Carpegiani dá puxão de orelha: proibido relaxar

Técnico não gostou do ''desinteresse'' da equipe diante do São Bernardo. Prega foco total na Ponte Preta, hoje, no Morumbi

Giuliander Carpes, O Estado de S.Paulo

22 de janeiro de 2011 | 00h00

O São Paulo ainda não sofreu nenhum gol no Campeonato Paulista, mas foi por pouco.
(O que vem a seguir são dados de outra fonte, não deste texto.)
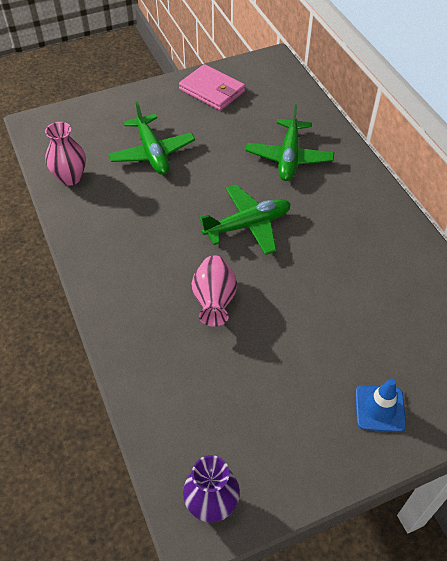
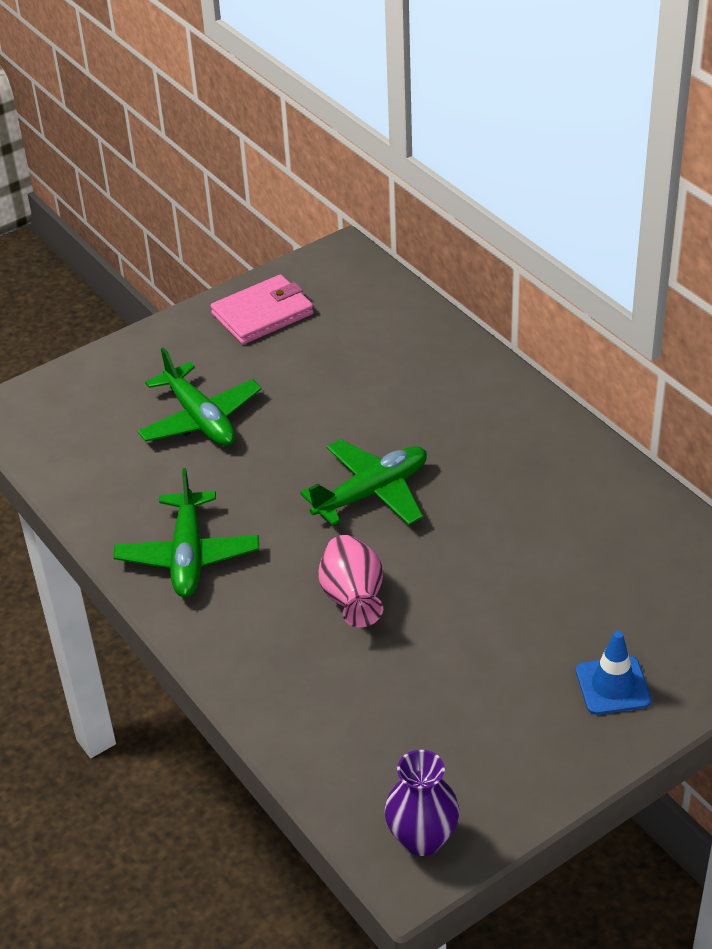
camera: 10 degrees left, 10 degrees down
pink vase [45,122,86,186] -> none
pink wallet [179,64,245,111] -> pink wallet turned 60 degrees counterclockwise [211,274,314,344]
green plane [245,104,334,181] -> green plane moved to [114,468,259,597]

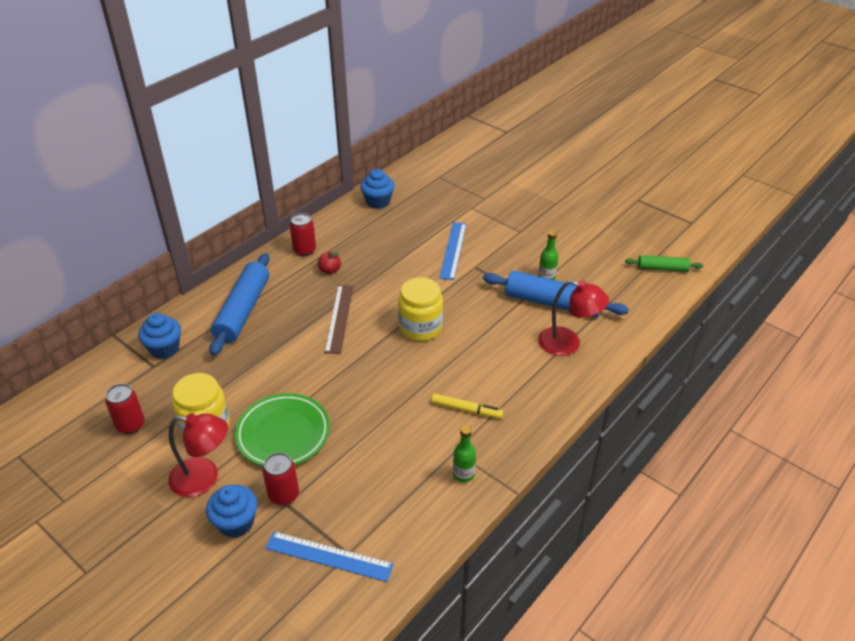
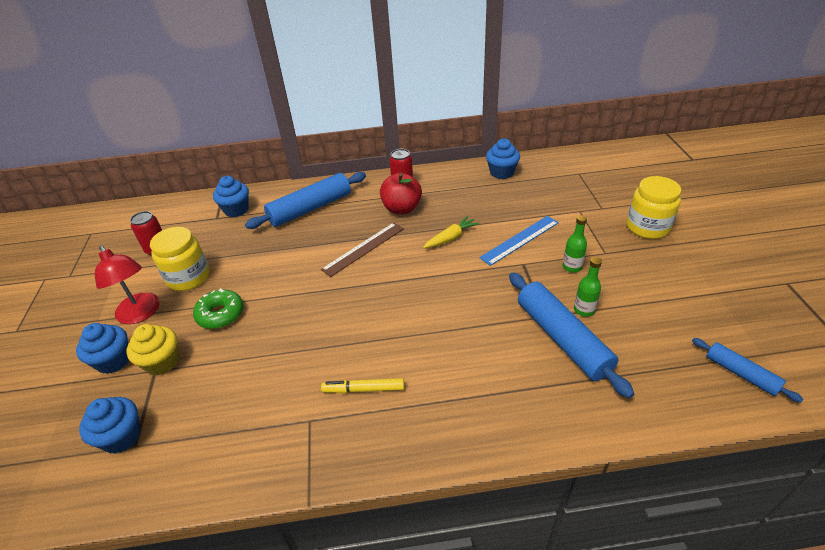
camera: 45 degrees right, 0 degrees up
green plate [235,393,330,466] -> green donut [193,288,243,329]
red can [262,452,299,506] -> yellow cupcake [126,324,179,376]
blue ruler [265,531,394,582] -> blue cupcake [79,397,141,454]
red apple [318,252,341,274] -> red apple [380,173,422,214], size x1.87
yellow jar [398,277,443,341] -> yellow jar moved to [627,176,681,239]
yellow marker [431,393,504,419] -> yellow marker turned 120 degrees clockwise [321,378,405,393]
green bottle [453,426,476,483] -> green bottle moved to [563,215,587,273]
red lamp [538,280,609,356] -> none
green rolling pin [625,255,703,272] -> blue rolling pin [692,338,804,403]
none -> yellow carrot [423,216,480,248]

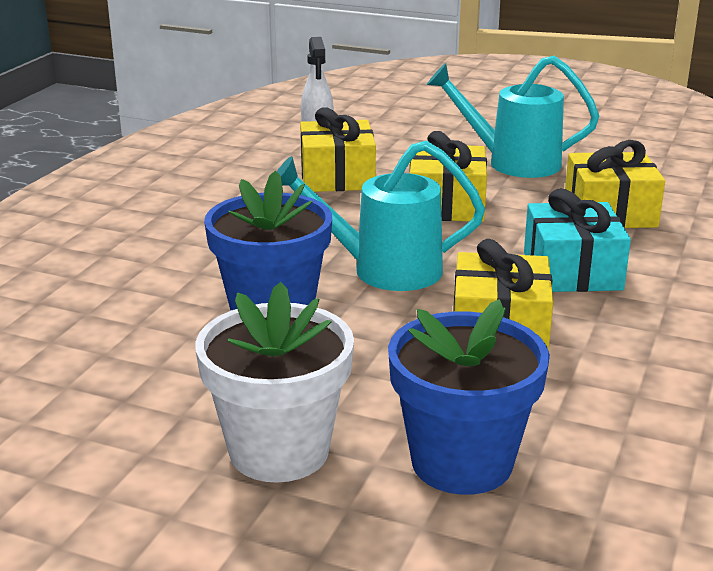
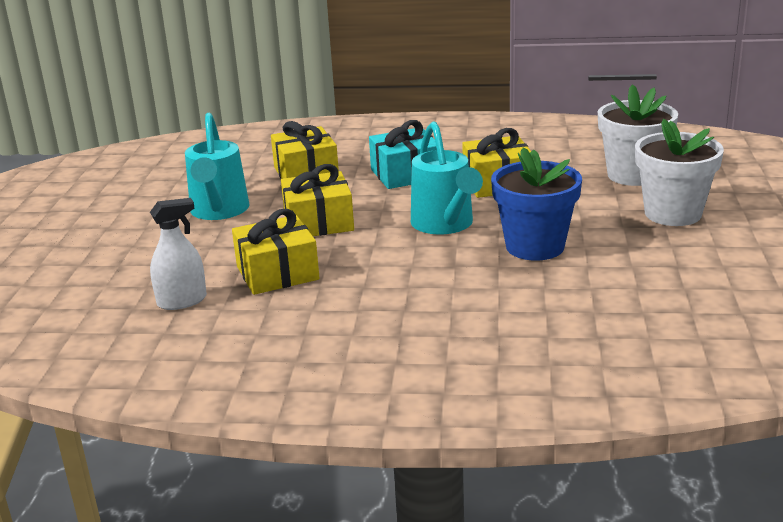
camera: 105 degrees left, 0 degrees up
blue flower pot [388,299,550,495] -> white flower pot [598,84,678,186]

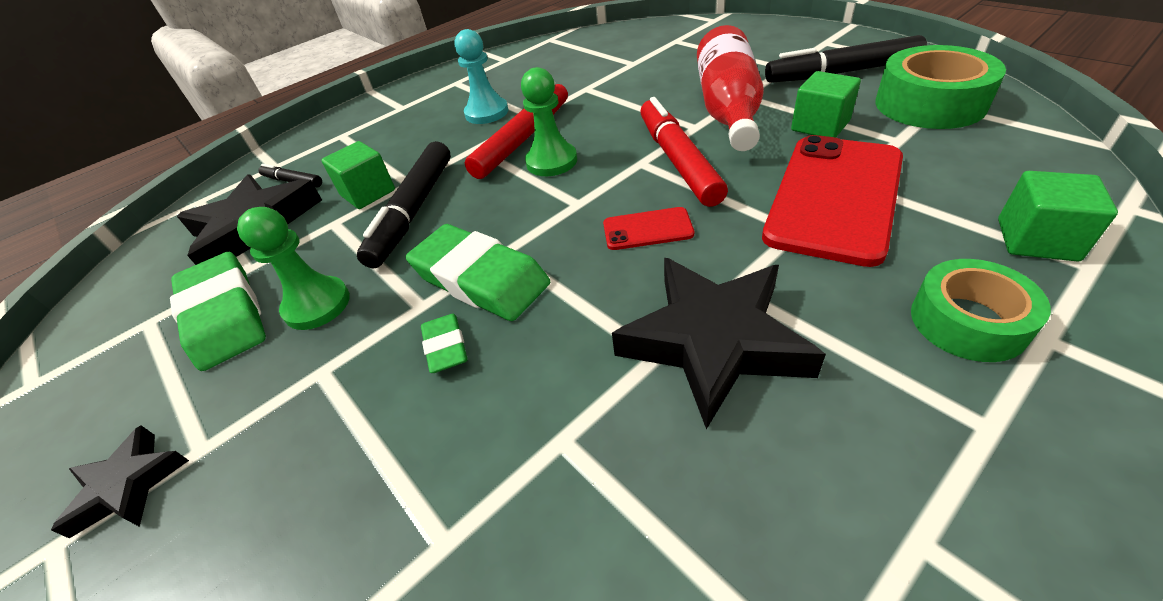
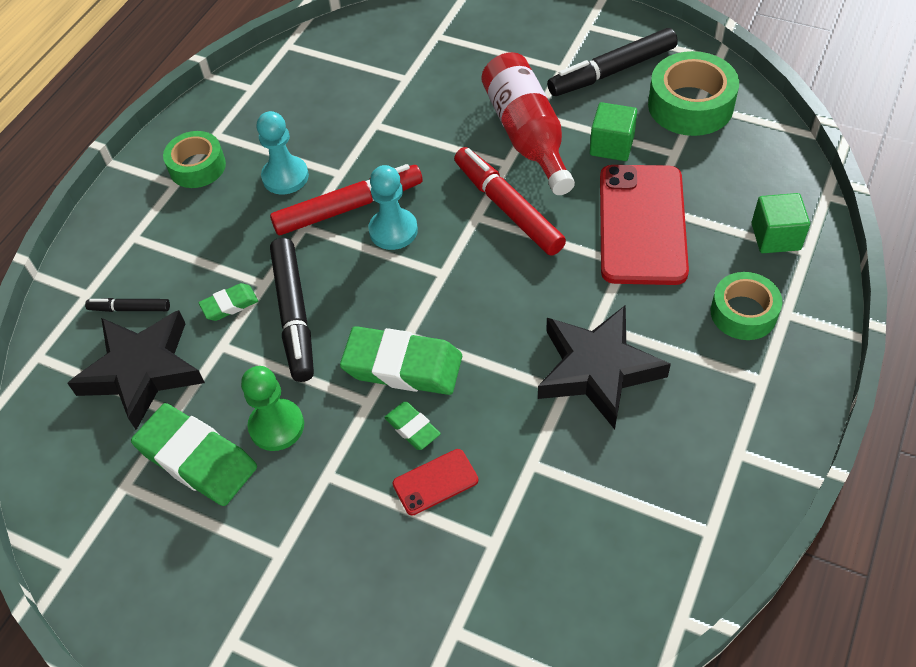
camera: 25 degrees left, 10 degrees up
black star [51,425,189,538] -> none
green cube [321,141,395,209] -> green eraser [199,283,258,321]
red marker [465,81,568,179] -> red marker turned 60 degrees clockwise [270,164,423,235]
green pawn [521,67,577,176] -> turquoise pawn [368,165,418,250]
red phone [603,207,694,250] -> red phone moved to [393,449,478,515]
none -> green tape [163,131,226,188]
O técnico Paulo César Carpegiani não gostou nenhum pouco do desinteresse mostrado pelo time no segundo tempo do jogo com o São Bernardo, quarta-feira, quando tinha 2 a 0 de vantagem no placar - a partida terminou em 3 a 0. Sua preocupação é evitar apatia contra a Ponte Preta, às 19h30, no Morumbi. O adversário vem de duas derrotas na competição.

"Não quero que minha equipe entre em campo relaxada nunca", afirma o treinador. "Se pudesse, optaria por fazer um segundo tempo sempre melhor que o primeiro, ao contrário do que apresentamos diante do São Bernardo. Gosto de terminar bem os jogos. Corremos risco que não podemos mais correr."

O técnico vai ser obrigado a fazer alterações na equipe que começou o último jogo. Ilsinho, um dos melhores em campo diante do São Bernardo, sentiu uma contratura muscular na coxa esquerda. O departamento médico não sabe quando voltará a ficar disponível. Carpegiani pretende utilizar o jogador somente quando ele tiver 100% de condições físicas. "Ele acabou se prejudicando na ânsia de mostrar serviço e conseguir seu espaço. Sente a lesão faz tempo, mas não quis parar", lamentou.

Fernandinho volta. Com a ausência de Ilsinho, a probabilidade de Fernandinho voltar à equipe aumentou. O jogador entrou no fim do jogo com o São Bernardo. Marcou um belo gol, que afastou a pressão adversária. "Nunca vou ter dúvidas na véspera de um jogo, mas vou deixar a escalação um pouco em aberto. Possivelmente o Fernandinho jogará", contou Carpegiani. Hoje Rogério Ceni completa 38 anos, a mesma idade de Rivaldo.